*** Begin section ***

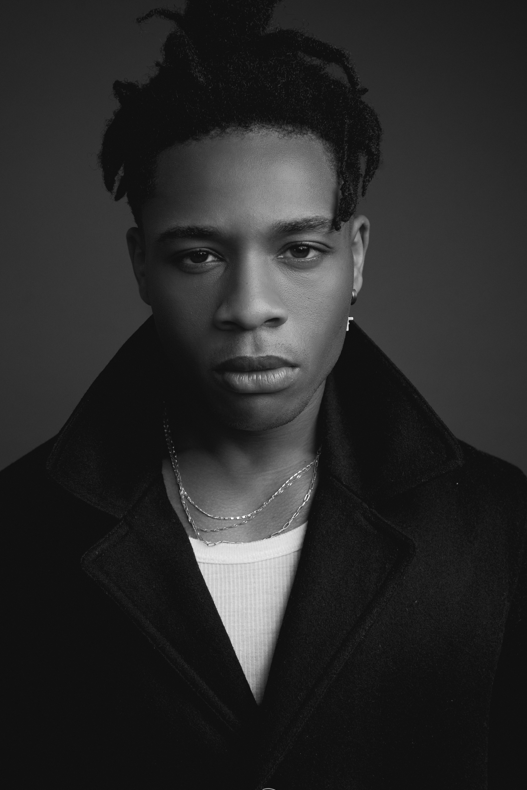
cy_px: 416
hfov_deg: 24.6
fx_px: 1207
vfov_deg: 36.2
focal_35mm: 55
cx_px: 237
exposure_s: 1/250
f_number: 5.6
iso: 200
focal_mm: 44
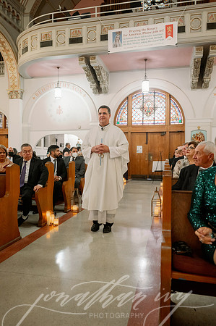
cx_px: 108
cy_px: 163
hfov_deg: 44.9
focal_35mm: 29
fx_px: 262
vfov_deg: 63.7
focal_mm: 29
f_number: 2.8
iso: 4000
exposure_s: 1/200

*** End section ***

Could the material above be written out again word for word, with the pictures dropped?

cy_px: 416
hfov_deg: 24.6
fx_px: 1207
vfov_deg: 36.2
focal_35mm: 55
cx_px: 237
exposure_s: 1/250
f_number: 5.6
iso: 200
focal_mm: 44
cx_px: 108
cy_px: 163
hfov_deg: 44.9
focal_35mm: 29
fx_px: 262
vfov_deg: 63.7
focal_mm: 29
f_number: 2.8
iso: 4000
exposure_s: 1/200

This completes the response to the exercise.